• ABOUT THIS EXERCISE: Your answer should consist of every line from the records that holds the string "flex".

Web interface edit records:
○ ○ ○ ○ ○

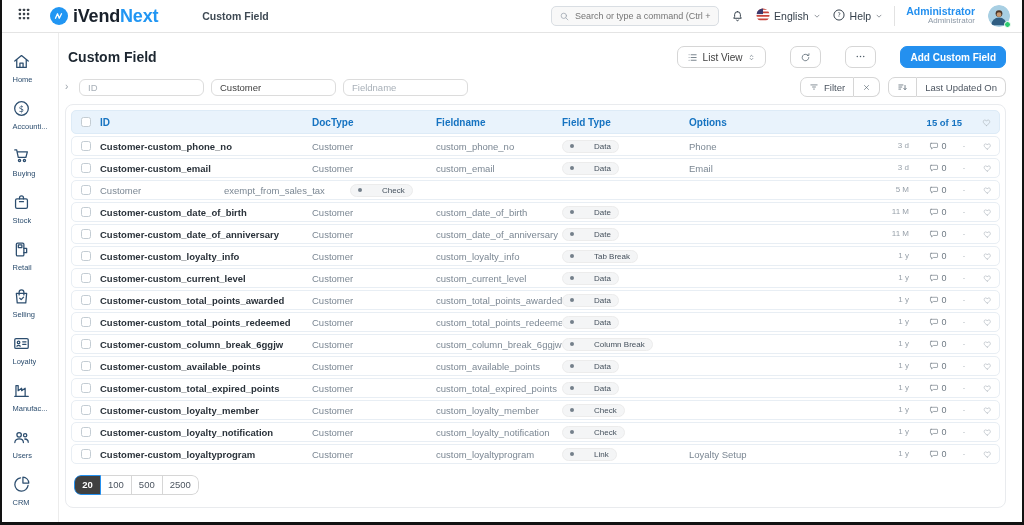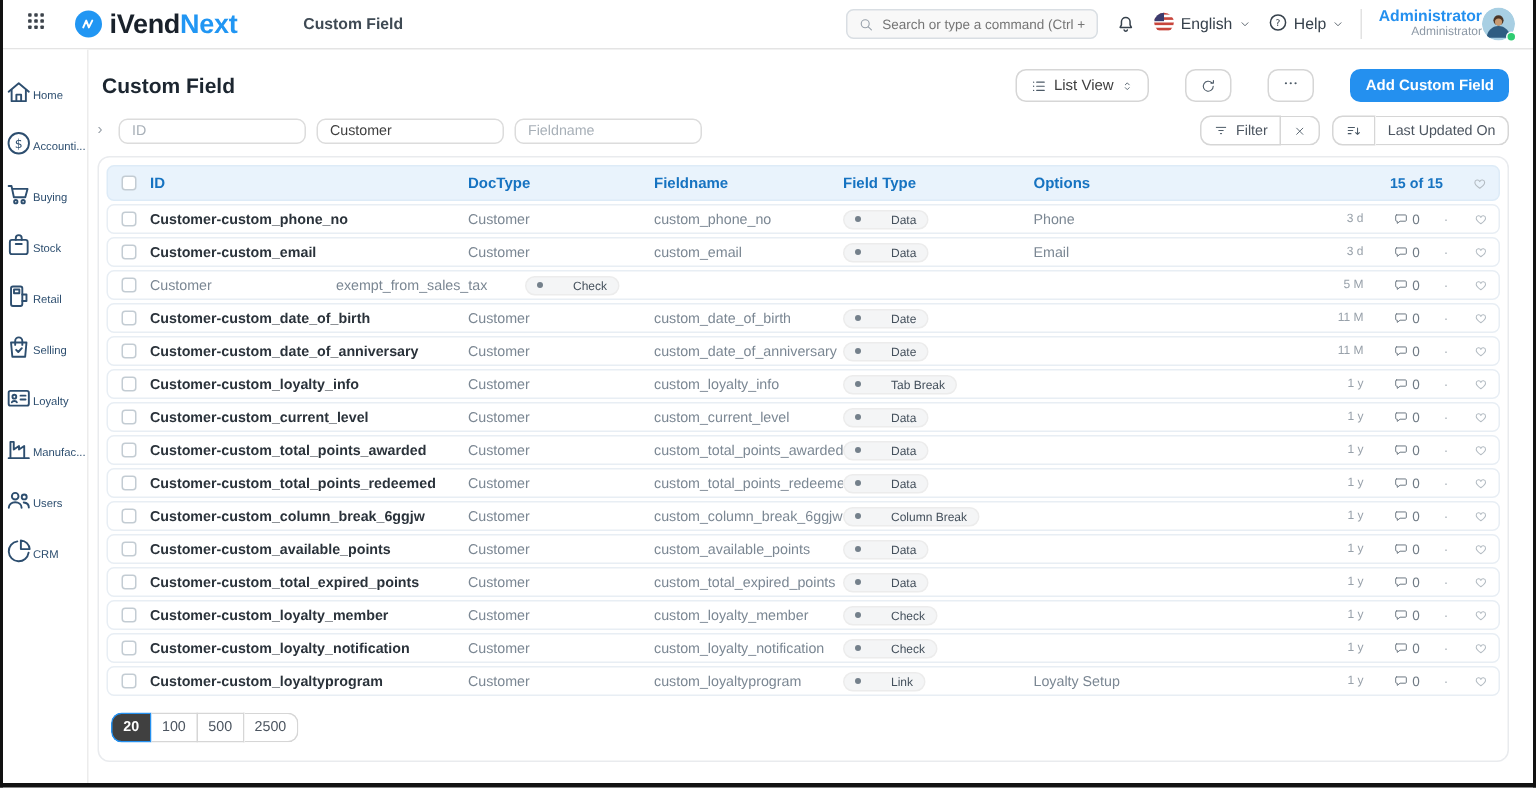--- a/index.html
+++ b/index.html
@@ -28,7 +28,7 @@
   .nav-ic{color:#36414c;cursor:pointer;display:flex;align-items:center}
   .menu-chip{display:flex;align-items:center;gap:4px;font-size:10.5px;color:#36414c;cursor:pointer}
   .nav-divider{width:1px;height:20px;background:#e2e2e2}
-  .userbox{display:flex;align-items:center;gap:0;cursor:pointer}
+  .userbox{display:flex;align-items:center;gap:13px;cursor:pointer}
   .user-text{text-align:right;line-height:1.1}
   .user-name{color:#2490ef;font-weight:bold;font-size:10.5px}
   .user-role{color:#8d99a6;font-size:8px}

○ ○ ○ ○ ○

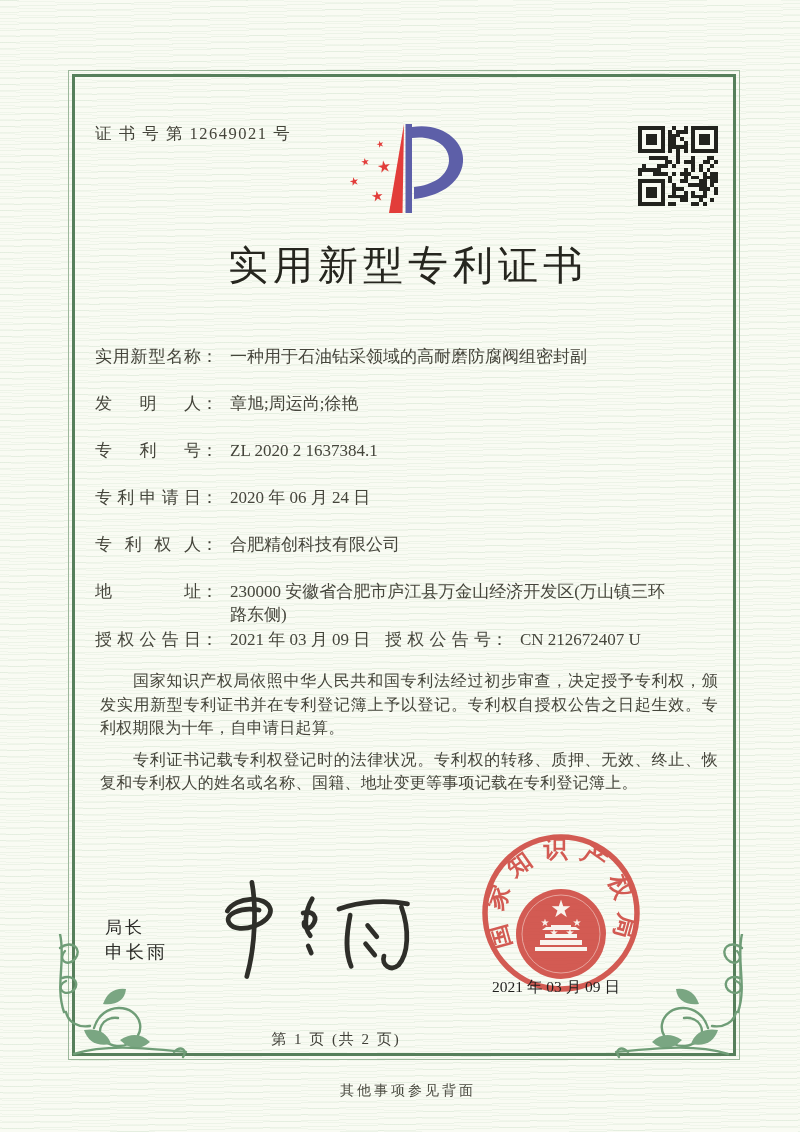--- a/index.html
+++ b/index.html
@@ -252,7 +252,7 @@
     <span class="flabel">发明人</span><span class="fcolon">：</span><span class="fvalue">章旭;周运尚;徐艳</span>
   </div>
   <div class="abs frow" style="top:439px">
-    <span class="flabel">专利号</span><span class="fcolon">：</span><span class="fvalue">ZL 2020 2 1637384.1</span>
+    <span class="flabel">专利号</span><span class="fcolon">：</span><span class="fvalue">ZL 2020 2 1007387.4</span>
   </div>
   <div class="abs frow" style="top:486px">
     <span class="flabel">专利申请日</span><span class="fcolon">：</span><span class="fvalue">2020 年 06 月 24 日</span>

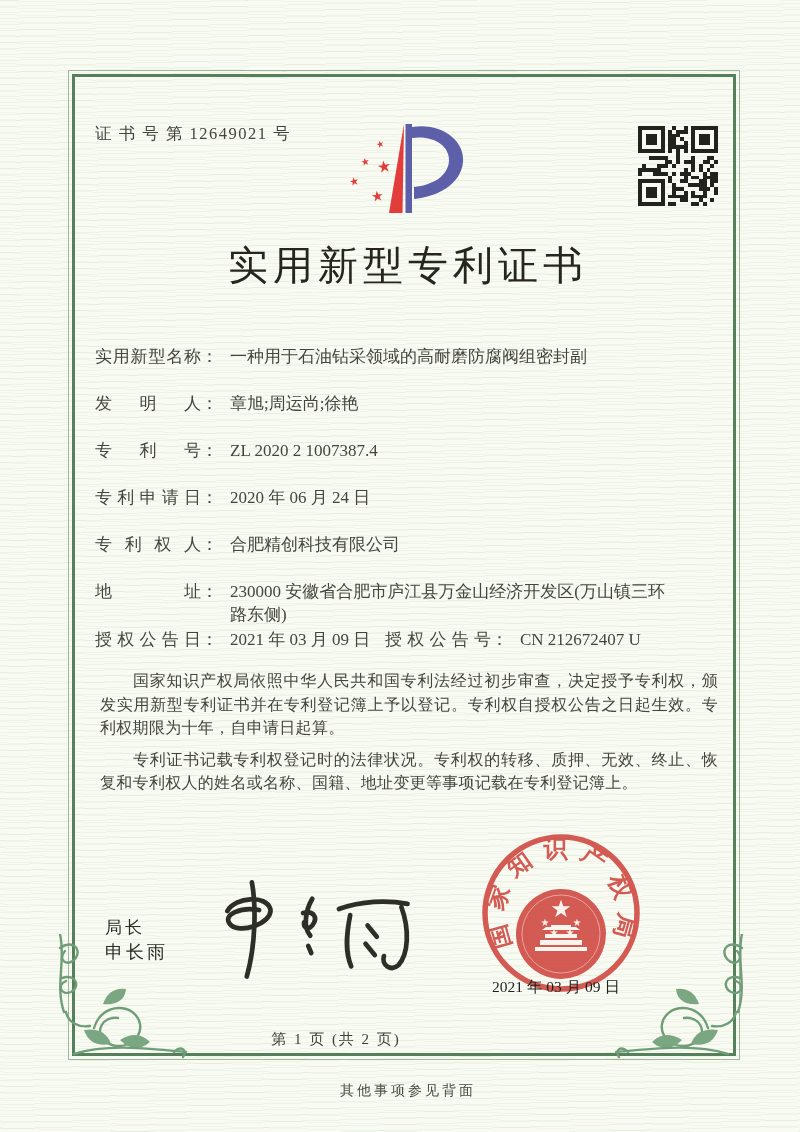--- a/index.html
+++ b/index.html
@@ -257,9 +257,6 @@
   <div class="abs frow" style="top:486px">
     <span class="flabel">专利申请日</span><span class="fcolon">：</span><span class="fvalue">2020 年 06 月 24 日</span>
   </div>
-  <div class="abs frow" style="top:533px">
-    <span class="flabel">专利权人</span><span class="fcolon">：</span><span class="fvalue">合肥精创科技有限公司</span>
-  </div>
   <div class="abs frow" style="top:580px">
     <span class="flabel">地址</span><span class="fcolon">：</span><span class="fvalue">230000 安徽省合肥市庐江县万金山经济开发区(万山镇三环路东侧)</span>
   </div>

○ ○ ○ ○ ○

• RESULT FOR THIS EXERCISE:
   .nav-ic{color:#36414c;cursor:pointer;display:flex;align-items:center}
   .menu-chip{display:flex;align-items:center;gap:4px;font-size:10.5px;color:#36414c;cursor:pointer}
-  .userbox{display:flex;align-items:center;gap:0;cursor:pointer}
+  .userbox{display:flex;align-items:center;gap:13px;cursor:pointer}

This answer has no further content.